Ribuan pengunjuk rasa berbaris di Paris pada Minggu (27/1) untuk mengecam kekerasan gerakan rompi kuning yang telah mengguncang Prancis selama berminggu-minggu dengan protes penuh amarah terhadap pemerintah Presiden Emmanuel Macron.
Sekitar 10.000 orang bergabung dalam demonstrasi tandingan itu.
Para demonstran berbaris dengan memegang slogan-slogan berbunyi "hentikan kekerasan" dan "jangan ganggu Republik saya". Beberapa dari mereka, meniru ciri khas rompi kuning, mendeklarasikan diri sebagai foulards rouges atau syal merah.
Unjuk rasa itu digelar satu hari setelah 11 pekan berturut-turut demonstran rompi kuning beraksi di seluruh Prancis. Protes mereka kerap diwarnai bentrokan dengan polisi.
Demonstrasi syal merah pada Minggu sore di timur Paris berlangsung damai dan berakhir di Place de la Bastille.
Adapun unjuk rasa rompi kuning di ibu kota pada Sabtu (26/1) juga berakhir di Bastille, di mana kelompok-kelompok kecil bentrok dengan polisi dan seorang demonstran menderita cedera pada matanya. Cedera itu memicu perdebatan tentang pihak berwenang yang dinilai menggunakan kekuatan berlebihan.

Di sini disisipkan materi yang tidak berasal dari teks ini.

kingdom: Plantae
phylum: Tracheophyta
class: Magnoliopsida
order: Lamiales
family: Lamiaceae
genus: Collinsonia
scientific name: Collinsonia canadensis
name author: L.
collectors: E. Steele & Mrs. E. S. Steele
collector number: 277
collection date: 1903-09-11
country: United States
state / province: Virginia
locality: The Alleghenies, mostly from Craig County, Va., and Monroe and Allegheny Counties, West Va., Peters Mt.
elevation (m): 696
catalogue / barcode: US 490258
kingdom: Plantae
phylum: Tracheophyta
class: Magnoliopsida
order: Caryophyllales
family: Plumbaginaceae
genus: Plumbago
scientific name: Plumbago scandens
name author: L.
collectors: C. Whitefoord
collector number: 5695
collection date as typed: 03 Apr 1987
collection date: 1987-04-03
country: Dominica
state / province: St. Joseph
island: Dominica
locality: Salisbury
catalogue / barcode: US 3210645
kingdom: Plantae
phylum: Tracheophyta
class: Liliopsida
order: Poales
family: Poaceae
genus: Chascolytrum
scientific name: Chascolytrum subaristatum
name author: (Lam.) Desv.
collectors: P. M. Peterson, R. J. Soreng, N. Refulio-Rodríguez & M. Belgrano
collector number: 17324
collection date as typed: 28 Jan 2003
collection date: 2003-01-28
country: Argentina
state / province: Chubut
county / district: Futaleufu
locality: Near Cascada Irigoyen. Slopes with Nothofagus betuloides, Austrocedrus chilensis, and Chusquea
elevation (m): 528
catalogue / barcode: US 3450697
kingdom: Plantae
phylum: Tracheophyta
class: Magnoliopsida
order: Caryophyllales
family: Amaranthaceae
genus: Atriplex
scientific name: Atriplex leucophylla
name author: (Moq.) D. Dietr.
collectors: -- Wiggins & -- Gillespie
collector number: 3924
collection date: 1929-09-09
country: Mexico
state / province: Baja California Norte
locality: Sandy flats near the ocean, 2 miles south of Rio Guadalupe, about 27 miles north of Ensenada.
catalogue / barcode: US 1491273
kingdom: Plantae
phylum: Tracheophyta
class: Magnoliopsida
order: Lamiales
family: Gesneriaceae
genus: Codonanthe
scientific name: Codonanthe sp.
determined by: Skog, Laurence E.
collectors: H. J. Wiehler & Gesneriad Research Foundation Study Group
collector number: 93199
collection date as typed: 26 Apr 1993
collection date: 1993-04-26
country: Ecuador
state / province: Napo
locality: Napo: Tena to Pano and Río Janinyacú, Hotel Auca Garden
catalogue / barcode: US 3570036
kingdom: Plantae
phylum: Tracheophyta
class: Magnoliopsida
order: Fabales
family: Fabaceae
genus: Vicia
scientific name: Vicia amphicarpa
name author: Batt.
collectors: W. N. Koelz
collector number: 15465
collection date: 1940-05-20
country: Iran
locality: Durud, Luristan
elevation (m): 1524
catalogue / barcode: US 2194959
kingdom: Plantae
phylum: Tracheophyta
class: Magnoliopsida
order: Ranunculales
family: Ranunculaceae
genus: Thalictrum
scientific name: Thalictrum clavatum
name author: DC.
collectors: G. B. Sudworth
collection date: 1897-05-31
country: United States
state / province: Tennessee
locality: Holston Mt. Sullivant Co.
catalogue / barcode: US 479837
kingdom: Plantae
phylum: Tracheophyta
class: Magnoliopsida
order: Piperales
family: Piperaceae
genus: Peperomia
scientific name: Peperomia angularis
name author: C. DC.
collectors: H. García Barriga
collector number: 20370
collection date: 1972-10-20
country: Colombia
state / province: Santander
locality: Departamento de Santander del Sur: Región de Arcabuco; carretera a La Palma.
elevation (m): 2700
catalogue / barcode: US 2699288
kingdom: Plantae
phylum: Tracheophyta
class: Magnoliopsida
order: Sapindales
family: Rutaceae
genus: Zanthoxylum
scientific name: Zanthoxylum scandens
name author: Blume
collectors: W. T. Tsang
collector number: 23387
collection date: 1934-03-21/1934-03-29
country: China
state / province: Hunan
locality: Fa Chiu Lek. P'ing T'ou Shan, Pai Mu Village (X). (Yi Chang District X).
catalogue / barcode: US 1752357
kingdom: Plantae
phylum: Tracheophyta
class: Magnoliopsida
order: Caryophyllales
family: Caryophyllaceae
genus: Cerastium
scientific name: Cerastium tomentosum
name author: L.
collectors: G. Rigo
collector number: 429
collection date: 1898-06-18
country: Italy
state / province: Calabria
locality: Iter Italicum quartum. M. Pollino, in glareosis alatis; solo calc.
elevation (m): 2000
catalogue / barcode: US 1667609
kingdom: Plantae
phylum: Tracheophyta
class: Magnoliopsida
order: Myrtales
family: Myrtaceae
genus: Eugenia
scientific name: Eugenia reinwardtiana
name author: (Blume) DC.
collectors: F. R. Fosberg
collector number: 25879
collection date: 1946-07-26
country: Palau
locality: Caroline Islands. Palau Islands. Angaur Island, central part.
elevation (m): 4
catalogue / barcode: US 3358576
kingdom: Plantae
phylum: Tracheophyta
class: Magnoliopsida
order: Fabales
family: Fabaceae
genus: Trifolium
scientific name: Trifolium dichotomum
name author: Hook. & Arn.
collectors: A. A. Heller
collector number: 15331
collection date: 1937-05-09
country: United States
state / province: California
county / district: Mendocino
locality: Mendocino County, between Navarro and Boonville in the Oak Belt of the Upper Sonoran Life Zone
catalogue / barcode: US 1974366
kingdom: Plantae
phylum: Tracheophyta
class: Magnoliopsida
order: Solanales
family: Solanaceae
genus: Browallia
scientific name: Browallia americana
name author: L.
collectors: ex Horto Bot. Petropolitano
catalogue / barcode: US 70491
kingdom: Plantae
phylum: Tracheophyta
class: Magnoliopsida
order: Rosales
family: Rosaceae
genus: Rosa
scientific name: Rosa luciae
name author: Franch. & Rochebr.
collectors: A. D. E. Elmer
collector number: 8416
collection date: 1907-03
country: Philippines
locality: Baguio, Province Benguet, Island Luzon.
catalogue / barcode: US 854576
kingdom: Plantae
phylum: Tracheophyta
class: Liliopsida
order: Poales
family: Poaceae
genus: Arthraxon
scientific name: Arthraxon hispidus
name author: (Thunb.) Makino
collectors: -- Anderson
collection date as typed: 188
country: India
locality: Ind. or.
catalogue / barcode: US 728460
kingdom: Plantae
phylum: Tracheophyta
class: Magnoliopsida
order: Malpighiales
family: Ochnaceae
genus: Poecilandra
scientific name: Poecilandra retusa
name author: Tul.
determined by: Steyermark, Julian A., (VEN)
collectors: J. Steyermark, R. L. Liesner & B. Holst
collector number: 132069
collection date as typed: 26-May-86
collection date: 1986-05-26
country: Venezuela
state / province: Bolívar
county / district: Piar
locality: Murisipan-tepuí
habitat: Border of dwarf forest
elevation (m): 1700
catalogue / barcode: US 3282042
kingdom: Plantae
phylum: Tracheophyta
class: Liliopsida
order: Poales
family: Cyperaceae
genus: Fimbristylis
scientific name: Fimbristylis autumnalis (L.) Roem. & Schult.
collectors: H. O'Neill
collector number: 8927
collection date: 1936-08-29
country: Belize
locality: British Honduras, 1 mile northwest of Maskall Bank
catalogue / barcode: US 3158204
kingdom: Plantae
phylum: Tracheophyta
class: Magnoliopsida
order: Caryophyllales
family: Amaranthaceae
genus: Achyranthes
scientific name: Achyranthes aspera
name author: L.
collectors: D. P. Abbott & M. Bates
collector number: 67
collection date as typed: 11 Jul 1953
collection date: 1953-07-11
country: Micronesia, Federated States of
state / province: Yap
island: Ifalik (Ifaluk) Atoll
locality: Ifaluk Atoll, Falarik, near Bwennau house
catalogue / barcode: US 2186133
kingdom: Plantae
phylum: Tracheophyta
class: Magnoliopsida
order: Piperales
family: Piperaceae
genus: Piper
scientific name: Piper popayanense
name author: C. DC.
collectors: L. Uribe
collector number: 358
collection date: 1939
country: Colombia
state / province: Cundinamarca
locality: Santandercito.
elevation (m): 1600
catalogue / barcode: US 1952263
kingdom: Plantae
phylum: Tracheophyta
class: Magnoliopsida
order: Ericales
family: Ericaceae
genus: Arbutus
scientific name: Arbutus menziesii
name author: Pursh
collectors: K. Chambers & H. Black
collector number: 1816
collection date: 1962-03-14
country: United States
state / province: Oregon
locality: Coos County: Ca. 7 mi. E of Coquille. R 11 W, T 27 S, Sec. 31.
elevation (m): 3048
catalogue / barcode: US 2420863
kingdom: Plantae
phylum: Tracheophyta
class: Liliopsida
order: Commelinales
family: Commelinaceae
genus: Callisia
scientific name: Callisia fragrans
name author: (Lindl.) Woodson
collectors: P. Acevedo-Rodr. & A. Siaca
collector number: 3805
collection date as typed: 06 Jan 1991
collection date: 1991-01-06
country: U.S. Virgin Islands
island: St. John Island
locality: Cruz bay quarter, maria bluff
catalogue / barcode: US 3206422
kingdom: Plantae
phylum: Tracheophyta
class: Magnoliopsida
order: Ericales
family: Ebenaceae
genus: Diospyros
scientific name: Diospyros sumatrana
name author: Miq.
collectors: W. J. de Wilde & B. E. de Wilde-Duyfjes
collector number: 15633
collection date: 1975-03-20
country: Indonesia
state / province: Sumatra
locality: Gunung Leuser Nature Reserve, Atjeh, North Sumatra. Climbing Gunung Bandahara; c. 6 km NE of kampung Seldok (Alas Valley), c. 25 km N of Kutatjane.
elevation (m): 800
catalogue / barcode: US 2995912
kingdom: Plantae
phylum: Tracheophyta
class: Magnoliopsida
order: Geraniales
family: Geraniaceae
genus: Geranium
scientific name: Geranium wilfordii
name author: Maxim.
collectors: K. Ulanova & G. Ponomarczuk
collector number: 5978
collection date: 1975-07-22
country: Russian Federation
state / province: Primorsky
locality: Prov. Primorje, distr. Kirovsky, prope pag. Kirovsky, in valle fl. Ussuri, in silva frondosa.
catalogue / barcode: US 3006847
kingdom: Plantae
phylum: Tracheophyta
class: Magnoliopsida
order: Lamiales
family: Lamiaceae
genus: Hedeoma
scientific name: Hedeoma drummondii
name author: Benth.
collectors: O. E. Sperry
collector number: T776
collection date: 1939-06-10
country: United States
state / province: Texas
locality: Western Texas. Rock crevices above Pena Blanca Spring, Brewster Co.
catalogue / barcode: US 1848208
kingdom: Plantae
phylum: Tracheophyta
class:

Para pemrotes rompi kuning, yang mengenakan rompi neon yang wajib dimiliki oleh pengendara Prancis, turun ke jalan sejak November 2018 untuk menentang kenaikan pajak BBM. Gerakan mereka kemudian berkembang menjadi pemberontakan yang lebih luas terhadap pemerintah.
Sekitar 69.000 orang tergabung dalam unjuk rasa pada Sabtu, termasuk 4.000 di Paris. Menurut Kementerian Dalam Negeri Prancis, angka tersebut lebih rendah dari jumlah demonstran pada akhir pekan sebelumnya.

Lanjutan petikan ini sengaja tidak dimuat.